The initial study of this work investigates porphyrin – o-MWCNT complexes displaying
resonant luminescence quenching phenomena. Steady-state and time-resolved luminescence
data as well as DLS particle size data is used to characterise the mechanisms of energy
transfer within the systems. These findings are explored in the context of luminescence
concentration quenching phenomena seen in similar organic and photosynthetic complexes.
Following this, experimental parameters such as solvent polarity and dielectric were utilised
to move and further explore the system’s non-linear luminescence response. The role of the
porphyrin A3B linker is investigated, with protoporphyrin also used as a control experiment.

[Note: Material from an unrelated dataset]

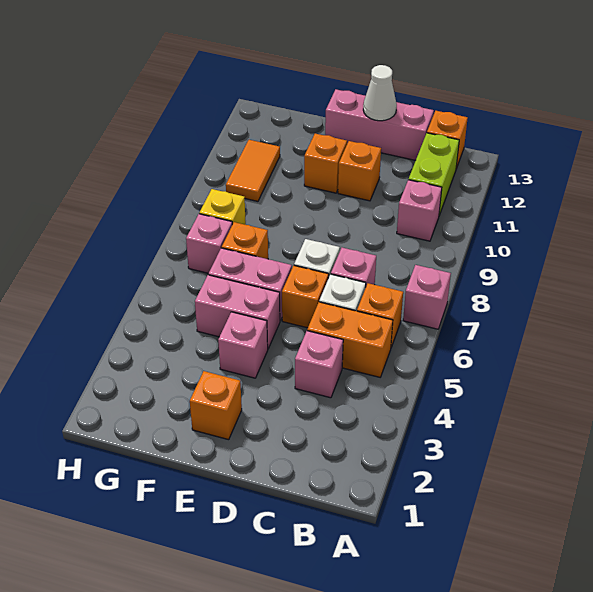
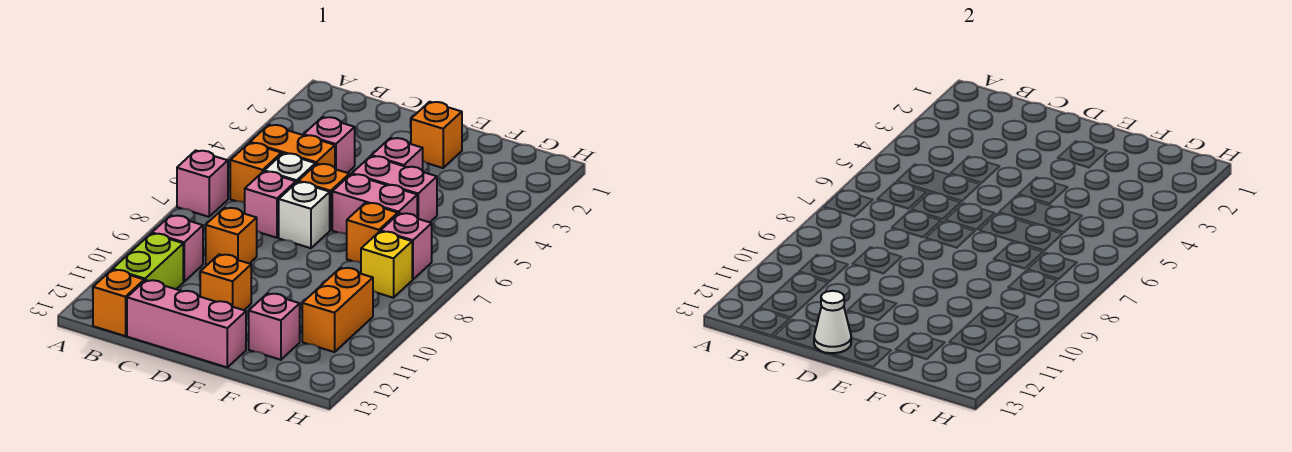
orange brick E11 level 1 -> orange brick C9 level 1
none -> pink brick F12 level 1
orange tile G10:G11 level 1 -> orange brick G10:G11 level 1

We display the strength of the electron transfer mechanism within the complexed systems and
compare across the solvent types. In the final experimental chapter the system was applied
to a well-studied topic of hazardous dye photodegradation in aqueous environments. Our
complexes were suitable due to the presence and efficiency of electron transfer within the
complexes. Excitation of porphyrin species and subsequent electron transfer processes could
be utilised in a water-based solvent environment to form reactive oxygen species that can be
used to create less toxic products when used as a photocatalyst to degrade rhodamine dyes
using a solar-like visible spectrum as an illumination source.